(What this exercise asks):
A. In the Bolton street captions, where was Oswald Constantine's shop?
B. Copy word for word the stretch of the Bolton street captions from "Corner of Knowsley Street and Bark" through "furniture (?) shop.".

Above: David Whenlock picture. Oswald Constantine’s shop on Knowsley Street in the block below Bark Street. We wonder if he was one of the Constantine Brothers whose shop was on Deansgate/Bridge Street later occupied by Woolworth’s.

<<<<a similar view Sept 2009 ©WDC

On the right the buildings this side of the Victoria Hall have not changed but most of the shops have. On the left everything has been replaced by the Market Place. The part of Bark Street on the left no longer exists.

Picture posted on Facebook by Carolyn Haslam.


Corner of Knowsley Street and Bark Street looking west as far as the Marsden Road (High Level) Bridge. The new Gregory and Porritt's building is under construction.


The photographer is standing on the part of Bark Street now obliterated by the Market Place.

Bolton News 1989


Bark Street from Knowsley Street to Chorley Street (this bit still exists).


Bolton Institute for the Deaf and Bolton Lad's Club, then a furniture (?) shop.


The nearer stone building is quite intriguing.

1960 Corner of Knowsley Street and St George’s Road, horse riders, sadly I seem to have no more information about this picture.

(Record extracts):
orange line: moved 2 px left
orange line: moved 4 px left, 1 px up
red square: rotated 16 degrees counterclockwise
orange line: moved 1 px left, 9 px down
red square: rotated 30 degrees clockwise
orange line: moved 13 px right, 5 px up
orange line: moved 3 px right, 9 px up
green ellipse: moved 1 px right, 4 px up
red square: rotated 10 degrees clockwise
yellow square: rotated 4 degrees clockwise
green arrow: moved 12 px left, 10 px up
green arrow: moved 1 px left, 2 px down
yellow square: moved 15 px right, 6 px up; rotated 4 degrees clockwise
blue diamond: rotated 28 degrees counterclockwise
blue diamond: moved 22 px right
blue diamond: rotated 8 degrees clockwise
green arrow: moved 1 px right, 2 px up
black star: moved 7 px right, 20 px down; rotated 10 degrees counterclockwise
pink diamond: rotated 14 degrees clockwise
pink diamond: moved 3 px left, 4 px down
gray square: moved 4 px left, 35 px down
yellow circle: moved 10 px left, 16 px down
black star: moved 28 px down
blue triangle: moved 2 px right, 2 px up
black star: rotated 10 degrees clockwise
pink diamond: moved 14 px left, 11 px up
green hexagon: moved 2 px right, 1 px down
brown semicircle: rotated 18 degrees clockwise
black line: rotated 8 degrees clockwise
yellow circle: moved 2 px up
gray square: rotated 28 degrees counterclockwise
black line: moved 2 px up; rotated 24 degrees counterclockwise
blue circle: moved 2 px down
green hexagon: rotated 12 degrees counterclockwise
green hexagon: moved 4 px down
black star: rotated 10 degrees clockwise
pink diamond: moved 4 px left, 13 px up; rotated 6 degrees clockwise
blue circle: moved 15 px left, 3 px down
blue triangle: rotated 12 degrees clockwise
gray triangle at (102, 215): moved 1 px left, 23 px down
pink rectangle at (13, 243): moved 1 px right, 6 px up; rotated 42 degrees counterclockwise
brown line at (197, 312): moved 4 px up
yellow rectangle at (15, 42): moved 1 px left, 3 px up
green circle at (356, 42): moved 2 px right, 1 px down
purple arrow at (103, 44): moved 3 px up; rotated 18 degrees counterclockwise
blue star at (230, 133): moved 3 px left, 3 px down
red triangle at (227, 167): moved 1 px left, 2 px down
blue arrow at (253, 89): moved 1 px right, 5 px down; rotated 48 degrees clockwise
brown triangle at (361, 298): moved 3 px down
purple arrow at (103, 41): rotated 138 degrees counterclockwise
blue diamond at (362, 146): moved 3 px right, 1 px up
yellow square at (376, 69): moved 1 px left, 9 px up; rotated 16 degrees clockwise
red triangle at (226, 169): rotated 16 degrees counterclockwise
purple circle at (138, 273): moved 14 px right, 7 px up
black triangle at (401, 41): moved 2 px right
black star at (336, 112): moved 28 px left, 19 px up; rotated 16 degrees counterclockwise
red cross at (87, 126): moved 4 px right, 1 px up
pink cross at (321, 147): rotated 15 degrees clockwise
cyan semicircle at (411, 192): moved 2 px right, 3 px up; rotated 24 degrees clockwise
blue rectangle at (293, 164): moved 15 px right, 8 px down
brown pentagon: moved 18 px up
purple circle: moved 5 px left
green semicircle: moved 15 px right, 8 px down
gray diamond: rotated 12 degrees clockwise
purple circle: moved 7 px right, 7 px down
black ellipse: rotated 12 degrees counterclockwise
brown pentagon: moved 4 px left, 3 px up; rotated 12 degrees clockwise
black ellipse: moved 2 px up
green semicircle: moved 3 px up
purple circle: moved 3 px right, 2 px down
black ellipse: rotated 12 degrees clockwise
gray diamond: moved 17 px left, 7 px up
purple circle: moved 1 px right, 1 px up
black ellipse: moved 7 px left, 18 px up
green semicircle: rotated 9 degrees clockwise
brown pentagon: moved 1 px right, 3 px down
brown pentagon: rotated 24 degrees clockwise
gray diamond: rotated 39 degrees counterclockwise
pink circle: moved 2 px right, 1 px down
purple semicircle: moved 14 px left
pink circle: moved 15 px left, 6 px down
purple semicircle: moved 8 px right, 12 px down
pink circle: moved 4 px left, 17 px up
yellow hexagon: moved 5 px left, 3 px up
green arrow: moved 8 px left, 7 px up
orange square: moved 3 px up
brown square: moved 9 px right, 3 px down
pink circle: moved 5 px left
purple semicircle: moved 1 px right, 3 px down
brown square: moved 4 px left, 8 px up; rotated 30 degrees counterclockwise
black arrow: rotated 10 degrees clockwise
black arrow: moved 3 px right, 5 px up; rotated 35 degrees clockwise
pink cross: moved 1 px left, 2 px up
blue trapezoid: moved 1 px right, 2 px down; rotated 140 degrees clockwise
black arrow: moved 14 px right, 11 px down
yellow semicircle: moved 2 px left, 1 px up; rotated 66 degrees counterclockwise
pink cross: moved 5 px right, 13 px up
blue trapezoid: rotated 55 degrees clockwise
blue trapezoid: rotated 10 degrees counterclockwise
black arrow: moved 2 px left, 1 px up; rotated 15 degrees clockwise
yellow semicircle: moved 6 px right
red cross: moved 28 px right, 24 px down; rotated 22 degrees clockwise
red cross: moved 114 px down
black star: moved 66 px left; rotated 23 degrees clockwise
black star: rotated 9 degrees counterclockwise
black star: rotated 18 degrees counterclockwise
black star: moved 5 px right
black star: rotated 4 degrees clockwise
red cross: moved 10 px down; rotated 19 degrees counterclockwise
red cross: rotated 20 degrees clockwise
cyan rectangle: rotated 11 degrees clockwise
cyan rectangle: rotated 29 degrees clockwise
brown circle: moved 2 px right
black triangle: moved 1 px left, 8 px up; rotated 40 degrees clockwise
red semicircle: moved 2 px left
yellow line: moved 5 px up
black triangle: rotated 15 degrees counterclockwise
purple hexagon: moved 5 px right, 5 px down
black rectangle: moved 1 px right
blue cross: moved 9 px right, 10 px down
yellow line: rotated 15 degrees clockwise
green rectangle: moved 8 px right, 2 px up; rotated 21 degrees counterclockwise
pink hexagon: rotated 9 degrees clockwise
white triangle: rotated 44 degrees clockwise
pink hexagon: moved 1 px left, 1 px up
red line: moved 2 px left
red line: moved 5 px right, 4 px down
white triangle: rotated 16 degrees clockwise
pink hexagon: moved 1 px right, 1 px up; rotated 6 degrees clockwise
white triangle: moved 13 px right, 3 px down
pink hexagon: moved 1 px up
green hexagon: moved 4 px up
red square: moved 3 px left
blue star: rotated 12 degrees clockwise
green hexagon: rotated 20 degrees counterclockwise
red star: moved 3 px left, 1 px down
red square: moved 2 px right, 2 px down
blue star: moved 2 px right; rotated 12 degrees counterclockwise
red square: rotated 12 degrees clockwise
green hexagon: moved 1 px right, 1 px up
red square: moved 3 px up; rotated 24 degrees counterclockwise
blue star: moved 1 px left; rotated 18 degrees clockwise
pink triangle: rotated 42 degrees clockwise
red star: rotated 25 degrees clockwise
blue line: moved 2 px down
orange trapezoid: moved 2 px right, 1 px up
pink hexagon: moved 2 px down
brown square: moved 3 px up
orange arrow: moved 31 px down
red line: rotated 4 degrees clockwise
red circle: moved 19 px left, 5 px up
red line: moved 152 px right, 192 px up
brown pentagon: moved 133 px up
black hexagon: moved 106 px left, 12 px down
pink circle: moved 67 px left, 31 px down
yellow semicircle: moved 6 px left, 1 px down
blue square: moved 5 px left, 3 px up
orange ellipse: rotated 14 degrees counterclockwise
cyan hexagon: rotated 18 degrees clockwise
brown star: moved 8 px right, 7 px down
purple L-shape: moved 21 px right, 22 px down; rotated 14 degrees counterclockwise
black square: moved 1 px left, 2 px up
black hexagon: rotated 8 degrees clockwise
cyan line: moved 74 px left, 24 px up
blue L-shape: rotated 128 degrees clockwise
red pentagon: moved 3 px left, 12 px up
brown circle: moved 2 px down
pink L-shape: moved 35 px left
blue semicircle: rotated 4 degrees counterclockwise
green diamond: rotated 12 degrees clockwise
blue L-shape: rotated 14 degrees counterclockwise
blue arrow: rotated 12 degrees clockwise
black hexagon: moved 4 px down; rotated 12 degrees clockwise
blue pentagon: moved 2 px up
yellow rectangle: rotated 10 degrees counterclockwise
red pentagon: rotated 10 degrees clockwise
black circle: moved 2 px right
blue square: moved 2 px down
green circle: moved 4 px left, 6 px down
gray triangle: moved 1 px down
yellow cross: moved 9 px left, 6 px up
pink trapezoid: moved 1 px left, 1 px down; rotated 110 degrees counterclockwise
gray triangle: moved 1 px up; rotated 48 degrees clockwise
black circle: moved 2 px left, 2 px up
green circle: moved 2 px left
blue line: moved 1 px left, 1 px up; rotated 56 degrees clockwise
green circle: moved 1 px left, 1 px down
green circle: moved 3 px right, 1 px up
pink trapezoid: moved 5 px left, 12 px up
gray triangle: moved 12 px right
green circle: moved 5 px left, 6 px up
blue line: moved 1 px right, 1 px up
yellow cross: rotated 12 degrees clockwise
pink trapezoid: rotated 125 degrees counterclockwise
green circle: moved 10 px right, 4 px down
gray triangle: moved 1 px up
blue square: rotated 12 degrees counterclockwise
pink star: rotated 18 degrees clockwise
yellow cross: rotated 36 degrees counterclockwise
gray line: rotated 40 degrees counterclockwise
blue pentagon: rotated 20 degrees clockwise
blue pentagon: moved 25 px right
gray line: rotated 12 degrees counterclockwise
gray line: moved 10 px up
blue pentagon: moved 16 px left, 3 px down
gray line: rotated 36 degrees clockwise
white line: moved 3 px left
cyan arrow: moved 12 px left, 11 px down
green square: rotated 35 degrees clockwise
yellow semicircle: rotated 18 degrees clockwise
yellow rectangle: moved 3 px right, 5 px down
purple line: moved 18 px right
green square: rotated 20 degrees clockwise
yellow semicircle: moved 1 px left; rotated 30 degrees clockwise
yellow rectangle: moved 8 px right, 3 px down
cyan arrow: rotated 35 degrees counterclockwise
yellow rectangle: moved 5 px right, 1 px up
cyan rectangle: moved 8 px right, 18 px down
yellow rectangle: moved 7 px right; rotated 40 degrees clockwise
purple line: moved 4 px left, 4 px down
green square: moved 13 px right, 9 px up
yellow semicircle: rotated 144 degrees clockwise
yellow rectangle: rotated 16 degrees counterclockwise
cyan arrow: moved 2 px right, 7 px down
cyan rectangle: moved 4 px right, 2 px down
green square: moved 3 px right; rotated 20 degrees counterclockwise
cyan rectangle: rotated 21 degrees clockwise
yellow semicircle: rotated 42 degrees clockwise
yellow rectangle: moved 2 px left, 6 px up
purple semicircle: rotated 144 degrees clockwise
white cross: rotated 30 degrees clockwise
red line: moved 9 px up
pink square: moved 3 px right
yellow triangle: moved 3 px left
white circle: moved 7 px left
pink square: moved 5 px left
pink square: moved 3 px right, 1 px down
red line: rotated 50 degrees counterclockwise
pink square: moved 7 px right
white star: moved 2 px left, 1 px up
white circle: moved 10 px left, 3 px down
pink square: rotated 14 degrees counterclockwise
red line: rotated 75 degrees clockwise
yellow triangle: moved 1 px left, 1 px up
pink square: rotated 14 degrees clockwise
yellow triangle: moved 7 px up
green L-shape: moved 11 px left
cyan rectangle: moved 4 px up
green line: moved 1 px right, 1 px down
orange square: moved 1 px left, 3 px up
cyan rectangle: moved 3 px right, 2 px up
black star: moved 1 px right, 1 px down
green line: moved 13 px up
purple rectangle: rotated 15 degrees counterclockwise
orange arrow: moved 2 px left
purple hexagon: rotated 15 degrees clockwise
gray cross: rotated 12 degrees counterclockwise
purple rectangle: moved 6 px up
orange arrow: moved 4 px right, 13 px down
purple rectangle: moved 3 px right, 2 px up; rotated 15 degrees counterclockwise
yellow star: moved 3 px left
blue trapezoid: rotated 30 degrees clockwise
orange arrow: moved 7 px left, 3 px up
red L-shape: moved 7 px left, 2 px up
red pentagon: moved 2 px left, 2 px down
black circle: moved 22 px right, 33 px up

(Responses):
A. On Knowsley Street, in the block below Bark Street.

B.
Corner of Knowsley Street and Bark Street looking west as far as the Marsden Road (High Level) Bridge. The new Gregory and Porritt's building is under construction.


The photographer is standing on the part of Bark Street now obliterated by the Market Place.

Bolton News 1989


Bark Street from Knowsley Street to Chorley Street (this bit still exists).


Bolton Institute for the Deaf and Bolton Lad's Club, then a furniture (?) shop.